A government-backed review has urged FTSE 350 companies to renew their commitment to diversity by extending a target to them of filling one third of their senior leadership positions below board level with women.
The number of women on company boards has more than doubled since 2011 according to the Hampton-Alexander Review 2017.
The specific target for FTSE 350 companies is that they fill one third of senior leadership positions below board level with women.
The review, chaired by Sir Philip Hampton and the late Dame Helen Alexander, revealed almost 28 per cent of board positions in FTSE 100 companies are occupied by women - up from 12.5 per cent in 2011.
In that time the number of all-male FTSE 350 company boards fell to eight from 152.
The review’s target for FTSE 100 companies is 33 per cent for women on boards by 2020.
For FTSE 350 companies to catch up at least 40 per cent of appointments to senior positions would have to be filled by women over the next three years.
Sir Philip, the chairman of GlaxoSmithKline, said: “Some of our largest companies have made significant progress towards meeting these challenging targets, both on boards and in their leadership teams.
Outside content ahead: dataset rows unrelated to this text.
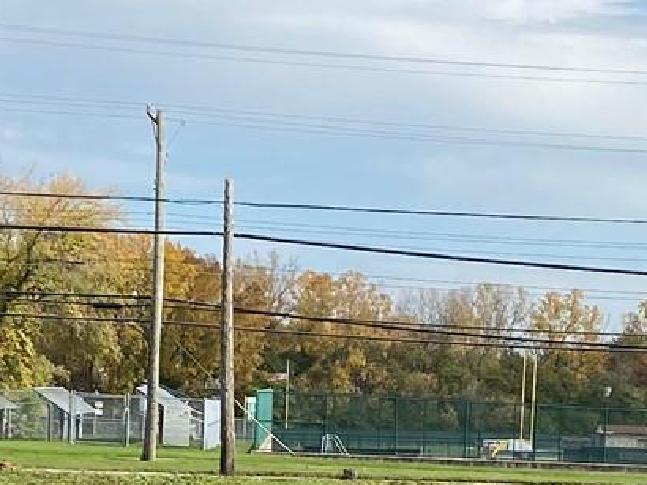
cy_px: 619
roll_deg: -1.9
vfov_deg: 11.1
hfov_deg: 15.2
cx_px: 372
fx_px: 2428
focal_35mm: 130
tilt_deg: -4.2
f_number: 1.8
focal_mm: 4.25
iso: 32
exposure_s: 1/2688
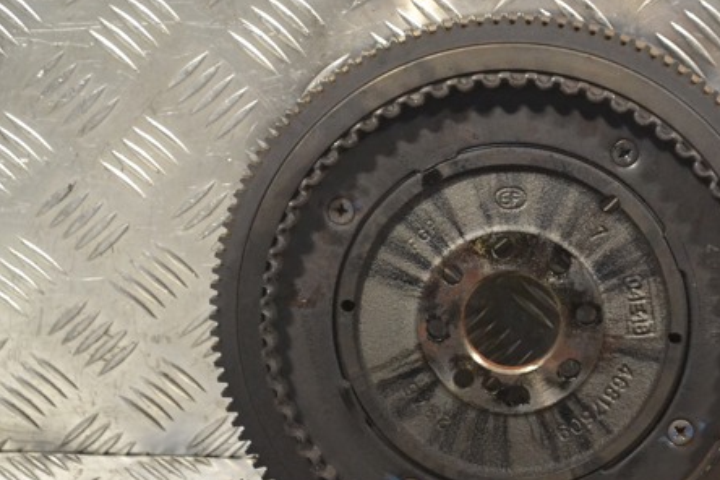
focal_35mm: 108
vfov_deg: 12.7
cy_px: 303
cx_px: 465
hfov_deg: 18.9
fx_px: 2160
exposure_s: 1/250
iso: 3200
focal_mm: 50
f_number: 8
“We should be seeing all FTSE companies now making strides to improve the gender balance at the top.
“This year we have seen progress pick up on FTSE 100 boards and go slow elsewhere.
“We must now renew commitment to this important issue for UK business to fully harness the under-utilised potential of the many talented women in the workplace.”
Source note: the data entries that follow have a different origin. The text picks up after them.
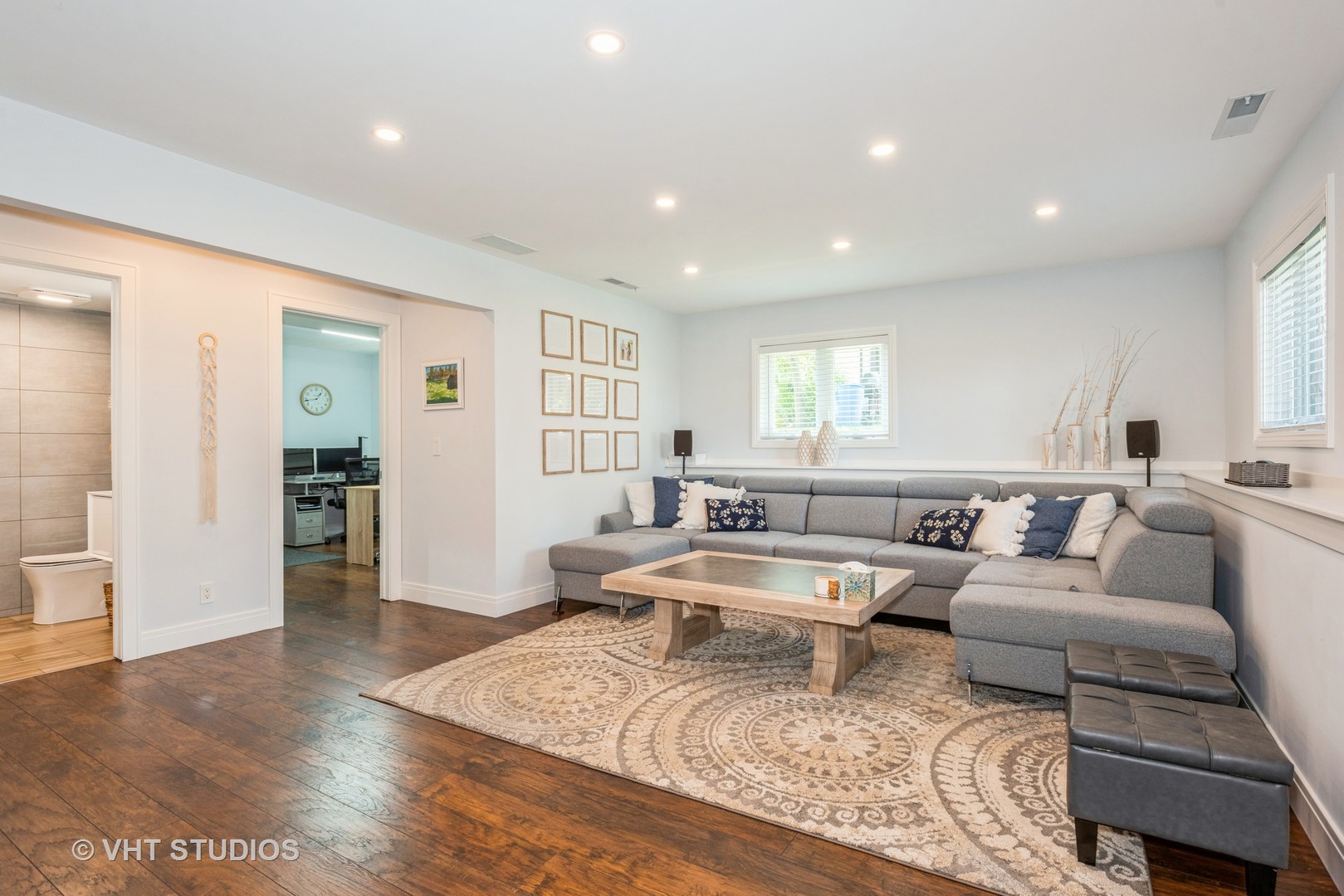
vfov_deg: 70.5
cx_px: 672
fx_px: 635
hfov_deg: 93.3
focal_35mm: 17
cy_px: 448
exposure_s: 1/10
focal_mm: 17
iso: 400
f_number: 8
The government established the Business Diversity and Inclusion Group in February this year, to bring together business leaders and organisations to coordinate action to remove barriers in the workplace and introduced mandatory reporting of gender pay gaps in April for voluntary, public and private sector employers with 250 staff or more.
The review found the best performer in the FTSE 100 was Next, where 47 per cent of its senior leadership is female, followed by Marks & Spencer which has 43.2 per cent.
Among the all-male executive committees, seven were in the FTSE 100 and included St James’s Place, Barclays and BP.
Justine Greening, education secretary and minister for women and equalities said: “Tackling inequality in the boardroom and ensuring more women get into senior leadership positions is not just good business sense, it is vital to our economy.
“It is great to see some of our top companies really stepping up to address gender imbalances on their boards. We are making progress, but there is still a long way to go.
“That is why we all need to do our bit to improve workplace equality. The government is continuing to work with business to help remove the barriers that can hold women back in their careers.
“This includes being one of the first countries in the world to require all large employers to publish their gender pay and bonus data.”